Given records.
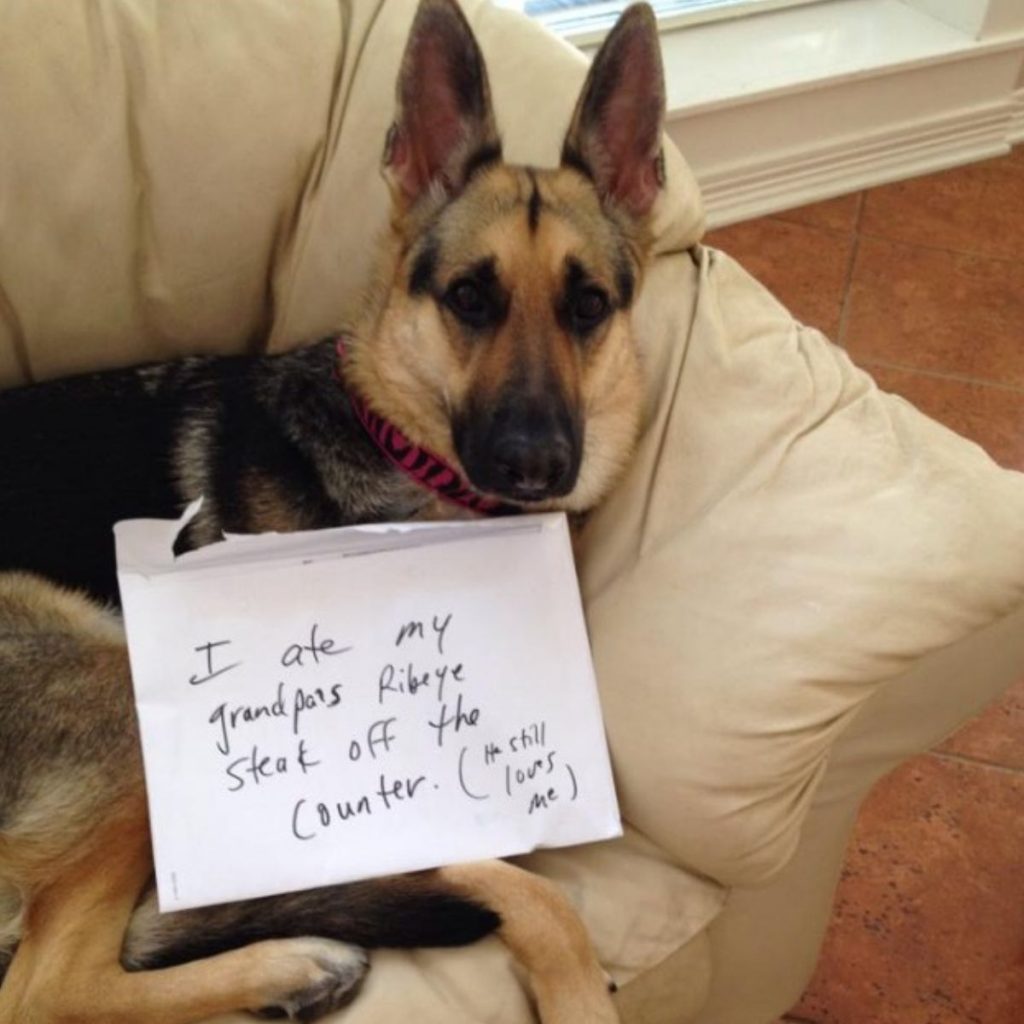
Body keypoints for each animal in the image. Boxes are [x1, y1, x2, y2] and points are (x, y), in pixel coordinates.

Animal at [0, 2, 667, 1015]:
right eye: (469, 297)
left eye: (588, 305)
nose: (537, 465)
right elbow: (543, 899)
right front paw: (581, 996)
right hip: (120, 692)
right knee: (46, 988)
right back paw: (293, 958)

--

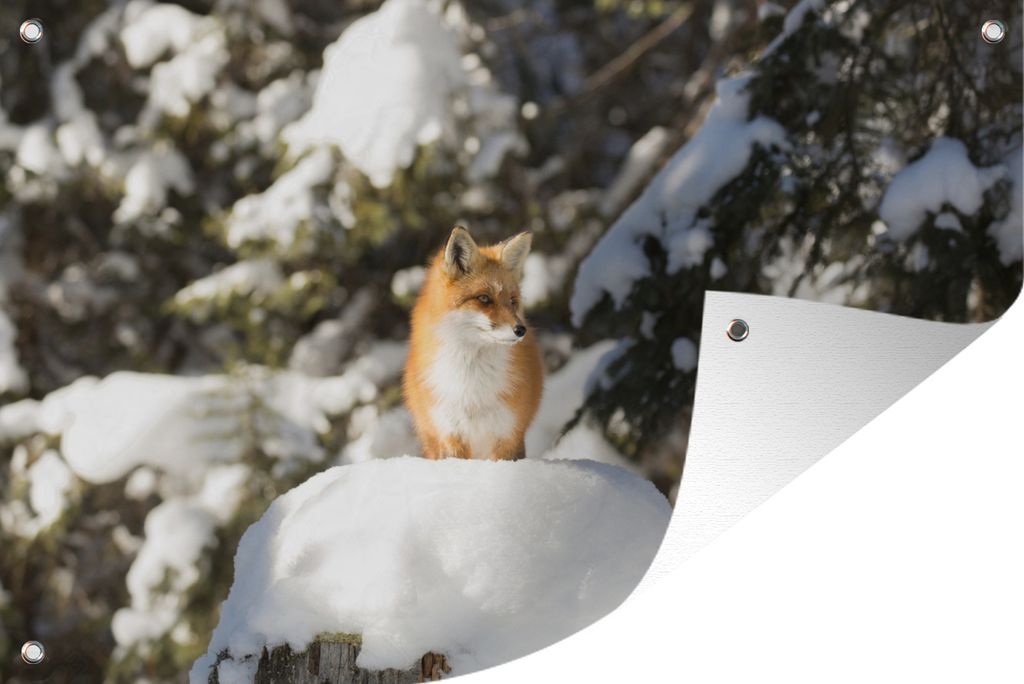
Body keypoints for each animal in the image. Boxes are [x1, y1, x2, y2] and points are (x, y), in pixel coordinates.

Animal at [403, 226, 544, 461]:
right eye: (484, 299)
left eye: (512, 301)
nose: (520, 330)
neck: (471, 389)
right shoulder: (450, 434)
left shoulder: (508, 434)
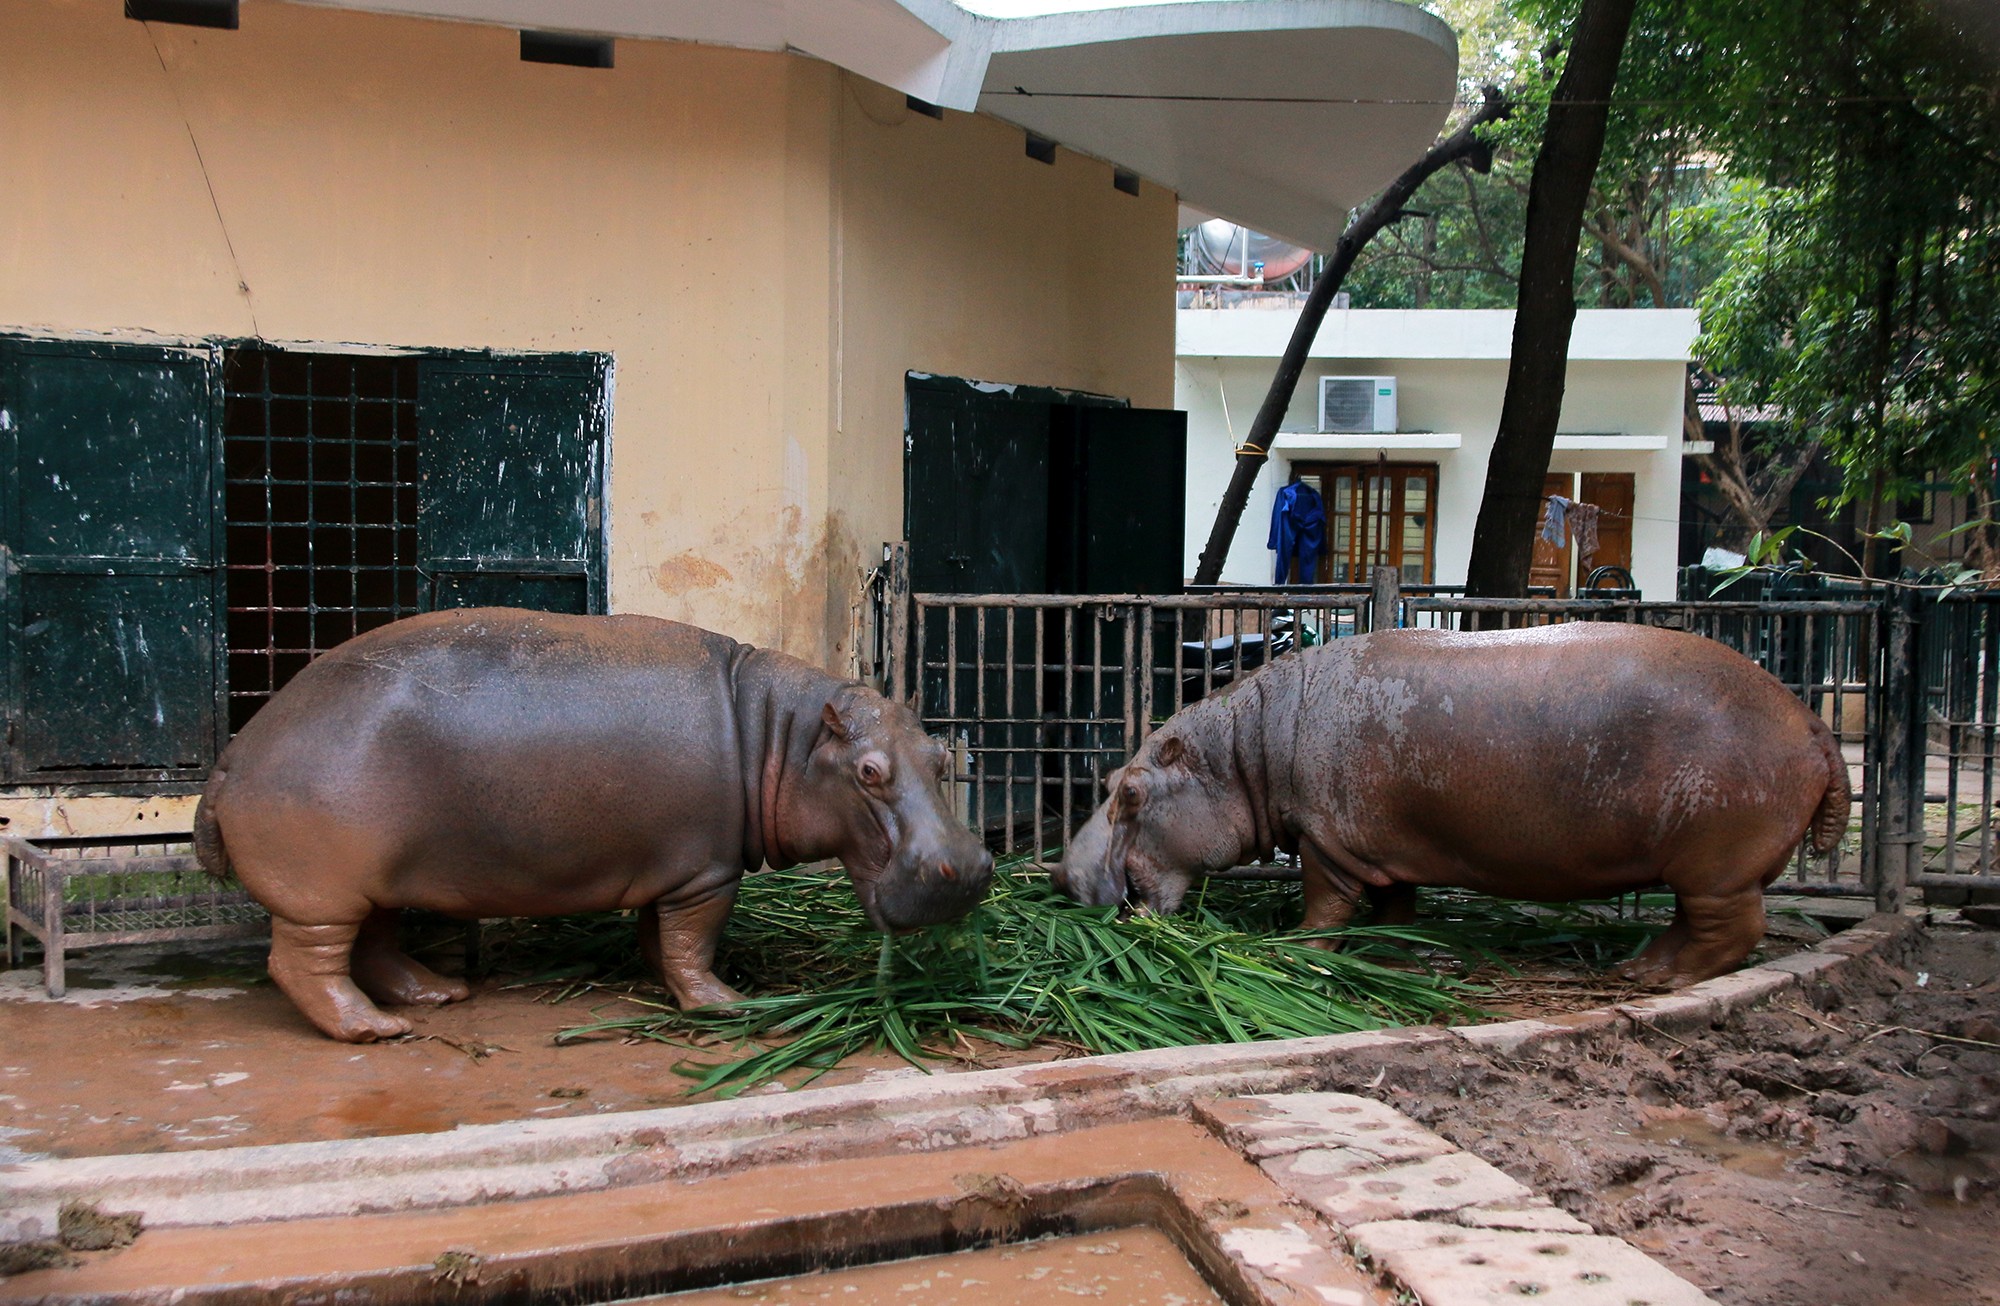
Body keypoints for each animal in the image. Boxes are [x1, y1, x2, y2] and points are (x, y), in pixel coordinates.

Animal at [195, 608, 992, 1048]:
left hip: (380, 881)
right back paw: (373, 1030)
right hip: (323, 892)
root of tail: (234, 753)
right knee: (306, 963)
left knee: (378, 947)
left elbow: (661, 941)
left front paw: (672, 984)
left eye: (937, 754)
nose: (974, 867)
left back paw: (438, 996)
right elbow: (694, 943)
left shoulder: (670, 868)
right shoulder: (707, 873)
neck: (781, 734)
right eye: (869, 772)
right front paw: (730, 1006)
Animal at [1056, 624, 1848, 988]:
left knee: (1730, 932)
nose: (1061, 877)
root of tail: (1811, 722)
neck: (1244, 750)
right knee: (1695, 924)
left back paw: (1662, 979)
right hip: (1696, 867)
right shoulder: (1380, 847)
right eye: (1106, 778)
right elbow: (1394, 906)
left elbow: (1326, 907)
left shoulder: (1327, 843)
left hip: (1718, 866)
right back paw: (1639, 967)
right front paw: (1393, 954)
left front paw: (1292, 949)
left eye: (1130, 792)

Task details.
From the entries above, extract only the lines running from the one containing "left shoulder: (670, 868)" through the one containing "left eye: (1130, 792)", inclusive.

The answer.
left shoulder: (670, 868)
right shoulder: (707, 873)
neck: (781, 734)
right eye: (869, 772)
right front paw: (730, 1006)
Animal at [1056, 624, 1848, 988]:
left knee: (1730, 932)
nose: (1061, 877)
root of tail: (1811, 722)
neck: (1244, 750)
right knee: (1695, 924)
left back paw: (1662, 979)
right hip: (1696, 867)
right shoulder: (1380, 847)
right eye: (1106, 778)
right elbow: (1394, 906)
left elbow: (1326, 907)
left shoulder: (1327, 843)
left hip: (1718, 866)
right back paw: (1639, 967)
right front paw: (1393, 954)
left front paw: (1292, 949)
left eye: (1130, 792)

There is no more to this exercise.